CV specific examples

CV specific examples

I discussed here ways of standing out when applying to a role. Specifically, one should be precise on what they have achieved in a role. For example:

Managed a team of 5 engineers in squad X. • < next item >

This tells me the role, but doesn’t tell me what one has accomplished. A much better description could be:

While leading 5 engineers in squad X, improved conversion in feature Y by 0.5%. We achieved this by making the flow simpler and reducing drop-offs during checkout.

This tells me a couple of things:

  1. The person understands how the business works.
  2. The person values metrics. They understand how to measure the success of a feature.

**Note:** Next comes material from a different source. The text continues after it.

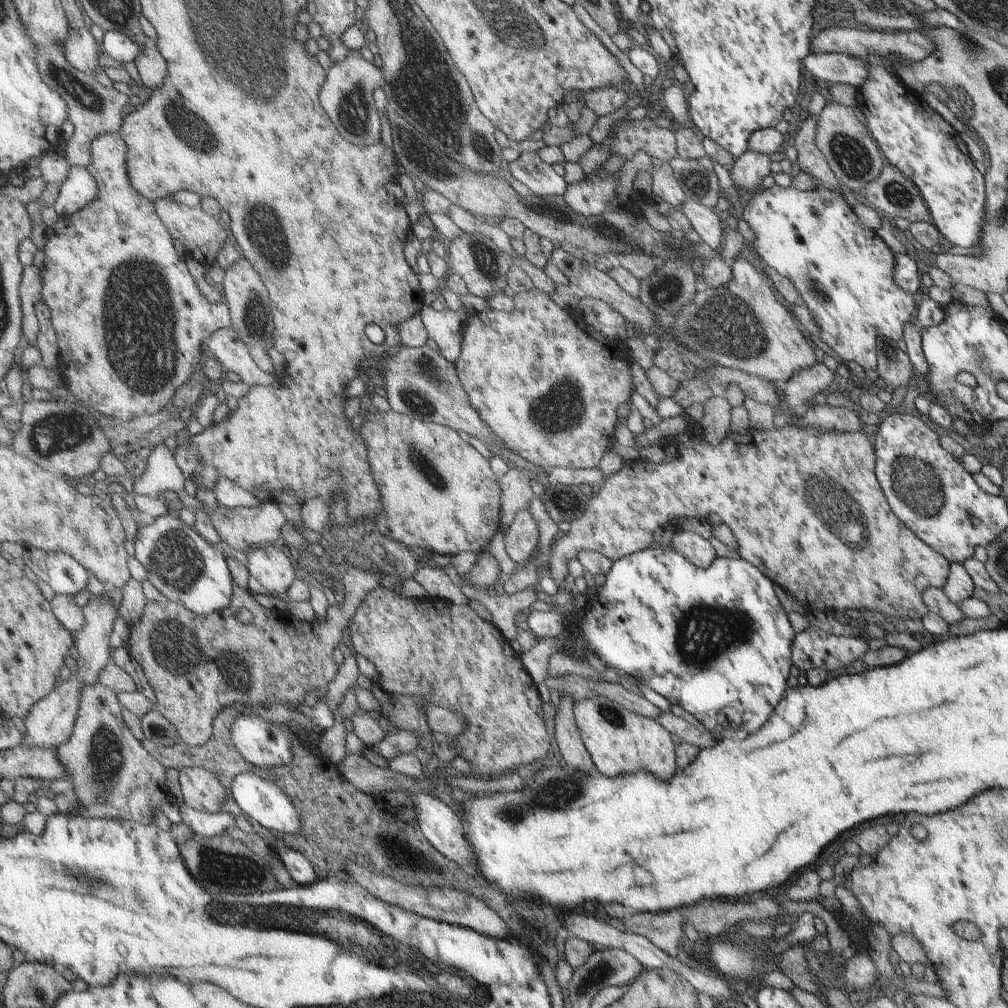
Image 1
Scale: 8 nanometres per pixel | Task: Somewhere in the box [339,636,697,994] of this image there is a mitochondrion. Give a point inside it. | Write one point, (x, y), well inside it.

It sometimes can be difficult to recall what one did, when updating a CV. I highly recommend keeping a work diary and writing once every week. This is an example of something I wrote some time ago:

### **Week 2**

- Together with my Product Manager, we agreed that engineers should write their own tickets. We will keep the product spec up-to-date with the **why** and the **acceptance criteria,** from which tickets can be derived. The engineers were quite receptive to this change. We extended this to analytics, so we keep a data spec alongside the product spec.
- I initiated a proposal to change the way engineers go about Pull Requests. Some parts of the proposal are controversial, and I am getting a strong push-back (e.g. automatic reviewers assignment). The proposal, is generally speaking, poorly written for two reasons:
    1. It tries to do too much. It provides solutions to too many problems. Some of these might not even be problems at all.
    2. Readers assume that they either accept everything, or nothing.

    **This is my first mistake. Assuming that something that worked in the past, will work again in a different context and people**.

- I finally had my first 1:1s with my direct reports. They are great!
- I start looking at our estimation skills, as a squad, and the ability to focus on planned work. In particular, trying to avoid working on too many unplanned/not prioritised pieces.

It doesn’t need to be fancy and it’s a nice way to contrast where we were to where we are.